Game logic lives in Go: 360 lines of game.go for physics, brick collision, ball update, life tracking, all running on a ticker.
The gyro plumbing
The gyro is the one place that needs a small JS bridge, and I tried to keep even that minimal.
gyro.js listens for deviceorientation events, picks the right axis based on whether the phone is in portrait or landscape, throttles to one update per animation frame, and writes the tilt value to a hidden <input id="gyro-input" g-bind="Tilt">. From there, godom’s regular input-sync layer carries the value back to Go, exactly like any other bound input.
input.value = lastVal;
input.dispatchEvent(new Event("input", {bubbles: true}));
That was the trick I liked. Instead of inventing a new bridge for gyro events, I reused the g-bind plumbing godom already has for ordinary <input> elements. From godom’s side, the phone’s tilt is just an input value being updated several times a second. The bridge stayed dumb.
On the Go side, Tilt is a struct field. The game reads it on every tick and adjusts the paddle position. No special handlers, no custom dispatcher; the field just has the latest value the phone reported.
Honest caveats
This is a demo. The honest list:
- Android Chrome only in my testing. I ran it on a single Android phone using Chrome. The gyro plugin wires up
DeviceOrientationEvent.requestPermission()on atouchstartlistener for iOS, but I haven’t validated the iOS path on an actual device. - You have to grant the gyro permission for the URL in your phone’s browser before any of this works. Motion-sensor access isn’t on by default, even on Android Chrome. I had to open the per-URL site settings on the phone, find the motion-sensors permission, and turn it on for the breakout URL specifically. It’s tedious; the gyro is dead until you do it. A real product would build a proper in-page permission flow. This is an experiment, so the bookkeeping is on the user.

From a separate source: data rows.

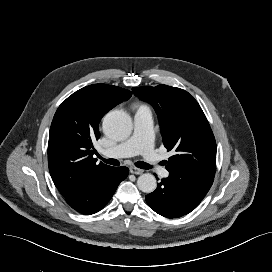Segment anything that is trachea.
<instances>
[{"label":"trachea","mask_w":272,"mask_h":272,"mask_svg":"<svg viewBox=\"0 0 272 272\" xmlns=\"http://www.w3.org/2000/svg\"><path fill=\"white\" fill-rule=\"evenodd\" d=\"M100 159L107 163V164H110V165H113V166H119L120 165V162L117 160V159H105V158H102L100 157ZM135 165L138 167V168H141V169H151V166L143 161H137L135 163Z\"/></svg>","instance_id":"3493384b"}]
</instances>
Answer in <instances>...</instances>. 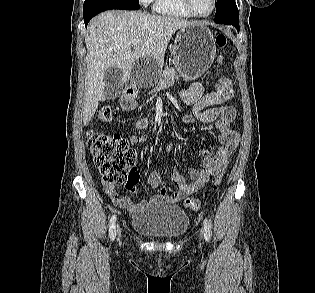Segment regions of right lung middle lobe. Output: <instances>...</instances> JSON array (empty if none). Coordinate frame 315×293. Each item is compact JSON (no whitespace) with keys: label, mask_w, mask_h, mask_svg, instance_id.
<instances>
[{"label":"right lung middle lobe","mask_w":315,"mask_h":293,"mask_svg":"<svg viewBox=\"0 0 315 293\" xmlns=\"http://www.w3.org/2000/svg\"><path fill=\"white\" fill-rule=\"evenodd\" d=\"M121 1L130 3V4H139V0H121Z\"/></svg>","instance_id":"right-lung-middle-lobe-1"}]
</instances>
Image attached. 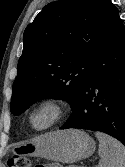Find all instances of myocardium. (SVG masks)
<instances>
[{
	"instance_id": "1",
	"label": "myocardium",
	"mask_w": 125,
	"mask_h": 167,
	"mask_svg": "<svg viewBox=\"0 0 125 167\" xmlns=\"http://www.w3.org/2000/svg\"><path fill=\"white\" fill-rule=\"evenodd\" d=\"M42 112L48 113V120L41 125L35 123V118ZM65 106L63 102L54 97H47L35 104L28 114V123L36 131H45L60 122L64 117Z\"/></svg>"
}]
</instances>
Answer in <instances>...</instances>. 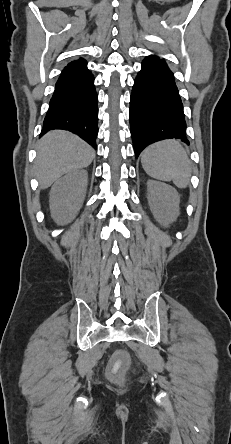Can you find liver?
I'll use <instances>...</instances> for the list:
<instances>
[{"label":"liver","mask_w":231,"mask_h":444,"mask_svg":"<svg viewBox=\"0 0 231 444\" xmlns=\"http://www.w3.org/2000/svg\"><path fill=\"white\" fill-rule=\"evenodd\" d=\"M93 148L78 136L62 130L48 132L37 146L35 176L41 189L50 187L64 174L89 166Z\"/></svg>","instance_id":"1"}]
</instances>
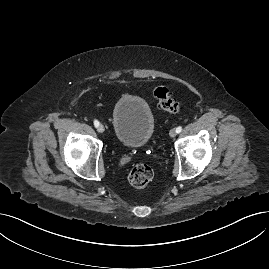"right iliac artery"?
Listing matches in <instances>:
<instances>
[{"mask_svg":"<svg viewBox=\"0 0 269 269\" xmlns=\"http://www.w3.org/2000/svg\"><path fill=\"white\" fill-rule=\"evenodd\" d=\"M94 126L98 127L99 126V122L97 120H94Z\"/></svg>","mask_w":269,"mask_h":269,"instance_id":"right-iliac-artery-1","label":"right iliac artery"}]
</instances>
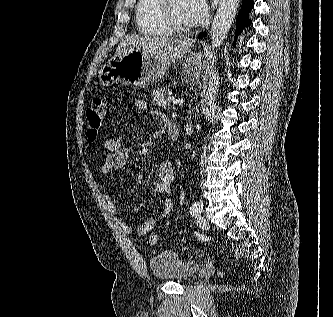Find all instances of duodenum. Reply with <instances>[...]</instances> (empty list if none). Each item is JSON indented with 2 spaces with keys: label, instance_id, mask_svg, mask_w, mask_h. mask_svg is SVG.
<instances>
[{
  "label": "duodenum",
  "instance_id": "duodenum-1",
  "mask_svg": "<svg viewBox=\"0 0 333 317\" xmlns=\"http://www.w3.org/2000/svg\"><path fill=\"white\" fill-rule=\"evenodd\" d=\"M166 126L171 139L176 141L180 133L179 125L175 121L168 120Z\"/></svg>",
  "mask_w": 333,
  "mask_h": 317
}]
</instances>
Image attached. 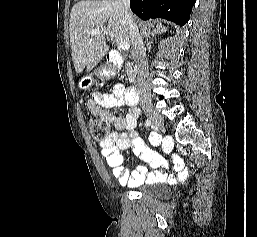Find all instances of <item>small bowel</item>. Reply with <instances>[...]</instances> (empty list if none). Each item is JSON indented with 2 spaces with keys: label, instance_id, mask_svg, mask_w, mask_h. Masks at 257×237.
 I'll list each match as a JSON object with an SVG mask.
<instances>
[{
  "label": "small bowel",
  "instance_id": "obj_1",
  "mask_svg": "<svg viewBox=\"0 0 257 237\" xmlns=\"http://www.w3.org/2000/svg\"><path fill=\"white\" fill-rule=\"evenodd\" d=\"M127 105L125 116H115L110 109ZM90 112L114 126L111 136L101 143V154L105 157L108 167L113 176L123 186H135L143 183L170 182L185 179L189 171L184 168L180 158L174 160L175 174L168 172V165L165 158L148 148L138 137L135 130L140 117V109L128 103L125 89L122 84H115L110 93L99 91L87 102ZM152 144L160 141L158 136H151ZM132 148L142 160L155 168L154 172H148L145 166L139 165L133 171H128L123 166V157L120 151ZM166 150L169 146L166 144Z\"/></svg>",
  "mask_w": 257,
  "mask_h": 237
}]
</instances>
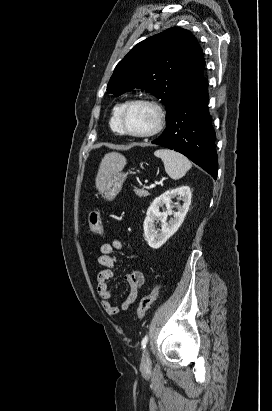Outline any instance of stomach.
<instances>
[{
    "mask_svg": "<svg viewBox=\"0 0 272 411\" xmlns=\"http://www.w3.org/2000/svg\"><path fill=\"white\" fill-rule=\"evenodd\" d=\"M128 173L122 172V169L114 173L105 183L102 195L106 200H113L122 189L123 183Z\"/></svg>",
    "mask_w": 272,
    "mask_h": 411,
    "instance_id": "obj_1",
    "label": "stomach"
}]
</instances>
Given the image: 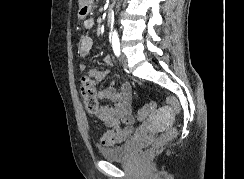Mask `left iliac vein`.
<instances>
[{"label": "left iliac vein", "mask_w": 244, "mask_h": 179, "mask_svg": "<svg viewBox=\"0 0 244 179\" xmlns=\"http://www.w3.org/2000/svg\"><path fill=\"white\" fill-rule=\"evenodd\" d=\"M121 63L124 67H127L128 66V59L126 58L125 54H121Z\"/></svg>", "instance_id": "obj_1"}]
</instances>
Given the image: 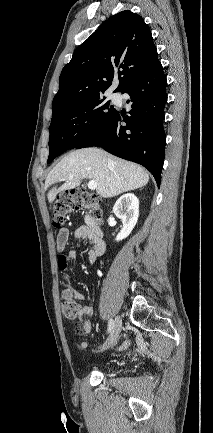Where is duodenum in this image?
Listing matches in <instances>:
<instances>
[{
	"label": "duodenum",
	"mask_w": 213,
	"mask_h": 433,
	"mask_svg": "<svg viewBox=\"0 0 213 433\" xmlns=\"http://www.w3.org/2000/svg\"><path fill=\"white\" fill-rule=\"evenodd\" d=\"M88 226L98 240H103L102 230L100 229L96 219H94L92 216H90L88 219Z\"/></svg>",
	"instance_id": "410a0bca"
}]
</instances>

- No latency tuning. It feels good on a local network. I haven’t tested it across a worse link. Don’t extrapolate from “it works on my LAN” to “this is a real game over the open internet.”
Where this could go
The interesting thing about phone-as-controller isn’t breakout. Breakout is the toy. The interesting thing is that it’s almost trivially extensible.
Replace “tilt the phone, paddle moves” with “tilt the phone, Go sends virtual keystrokes to the host OS.” Now the phone is a controller for any game running on the laptop, not just one godom built. Race games. Flight simulators. Anything that takes WASD or arrow keys. I didn’t go that far in this demo, but the same architecture (phone in browser, Go has the state, virtual input layer downstream) would support it.
You can flip it the other way too: phone is the screen for something the laptop is rendering. Or both devices contribute different input modalities to one shared simulation. Once Go owns the state, the choice of which device runs which view is just a deployment detail.
Where to look
The example is at examples/breakout-game/ in the godom repo. Multi-page setup with four islands (three of them sharing *GameState), the gyro plugin, sound effects, scoring, the lot. One Go binary. Run it, open the play view on your laptop, navigate to /controller on your phone, grant the motion-sensor permission, and tilt.